La première scène de High Life promet un film de science-fiction à la fois tendu et intime, élaboré autour d’un duo père-fille perdu dans l’espace et en proie à toutes les menaces possibles. On y découvre un spationaute en apesanteur (Robert Pattinson) réparant son vaisseau tout en gardant une oreille attentive aux babillements d’un bébé laissé seul à l’intérieur, malgré le son, en arrière-plan, du film d’Edward Curtis In the Land of the Head Hunters. Le mélange entre intimité de la relation et tension née de la chute malvenue d’un outil dans le vide laisse craindre un cliff-hanger immédiat et distille un premier sentiment de danger. Pourtant, à rebours de cette promesse, High Life se range dès la scène suivante, par sa structure enchâssée dans un long flash-back, du côté du récit d’une fin du monde miniature, celui d’un huis clos spatial tournant au survival à la portée philosophique multiple.
Cabale sexuelle
On avait laissé Claire Denis sur Un grand soleil intérieur, comédie mélancolique sur l’espoir amoureux, avec Juliette Binoche en tête d’affiche ; on la retrouve ici avec un film de science-fiction ésotérique qui évoque par son ambition tant le meilleur de 2001 : l’Odyssée de l’espace de Kubrick (pour le voyage sans retour cauchemardesque) que le pire de Voyage of Time de Terrence Malick (pour ses rares plans du cosmos aux allures explicitement métaphoriques). Ce grand vaisseau rectangulaire, qui véhicule un groupe de condamnés à mort envoyés à titre expérimental explorer les confins du monde (un trou noir), est filmé à la fois comme le tombeau (un cercueil volant) et l’espoir de l’humanité (un spermatozoïde dans l’immensité étoilée).
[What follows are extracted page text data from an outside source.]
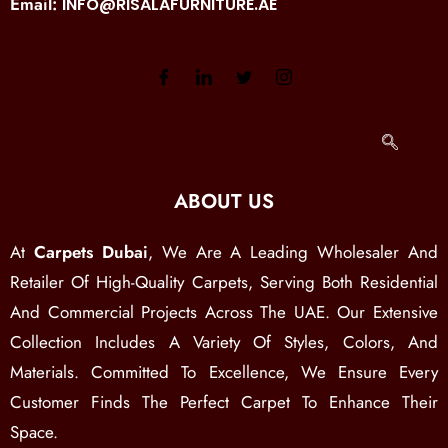
Email:
INFO@RISALAFURNITURE.AE
ABOUT US
At
Carpets Dubai
, We Are A Leading Wholesaler And
Retailer Of High-Quality Carpets, Serving Both Residential
And Commercial Projects Across The UAE. Our Extensive
Collection Includes A Variety Of Styles, Colors, And
Materials. Committed To Excellence, We Ensure Every
Customer Finds The Perfect Carpet To Enhance Their
Space.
En autarcie alimentaire, coupés définitivement de la Terre, supervisés par le médecin de bord (Juliette Binoche), l’équipage est tout entier voué à sa survie : recyclage des matières fécales, agriculture sous serre, rapports détaillés quotidiens. Cette vie en cycle fermé pourrait durer éternellement si seulement elle était en mesure de perdurer : c’est la mission que se donne Binoche, sorte de grande prêtresse du sexe, « chamane à sperme » comme elle se définit elle-même, qui monnaie de petites doses de drogue contre la semence des hommes à bord pour tente de créer la vie tout en s’adonnant à de grandes cabales mystiques dans une mystérieuse pièce. Amplifiées par une mise en images d’une grande plasticité (des tableaux très graphiques, presque abstraits, de son corps nu découpé sur fond noir, qui rappellent la plasticité de Jonathan Glazer dans Under the Skin, ou encore lors de cette magnifique séquence de largage des corps dans l’espace), ces scènes rituelles contribuent à mettre en tension le film, tandis que l’équipage s’autodétruit progressivement, comme pris de folie, pour la chair d’une des jeunes prisonnières et d’un Pattinson abstinent.
Fable de la paternité
On l’a compris, par sa dimension de huis clos, sa violence en germe et son discours sur la filiation, High Life renverrait davantage à Alien de Ridley Scott qu’à ses augustes modèles interstellaires. Film d’intérieur, High Life ne s’aventure en réalité que rarement dans l’espace, même si tout l’enjeu de la sexualité, comme acte physique autant que comme geste de transmission de la vie, renvoie au vertige métaphorique des jeux d’emboîtement d’échelles que permettent les images du cosmos. Ici, contrairement au film de Ridley Scott, le démon matriciel est moins la monstrueuse créature surgissant des entrailles que celle non moins monstrueuse incarnée par Binoche qui tente par tous les moyens de créer la vie dans le vaisseau. La violence n’est pas inoculée, elle vient surgir d’un intérieur bouillonnant, elle née d’une tension sexuelle non résolue. Malheureusement, dans le déroulement concret de ce programme, les personnages secondaires parfois trop superficiels ne permettent pas de sentir l’escalade de violence que le film cherche à bâtir dans la mise en tension de l’équipage. Dès lors, le jeu de massacre entre les voyageurs perd de son intensité, malgré la bande sonore électrisante de Stuart A. Staples. Inabouti dans son geste de film d’action et inutilement insistant sur ses enjeux philosophiques, High Life n’est jamais meilleur que lorsqu’il se rapproche de ses acteurs principaux et interroge ces enjeux de filiation, par la voie de la folie d’une mère ou celle du détachement timide d’un père.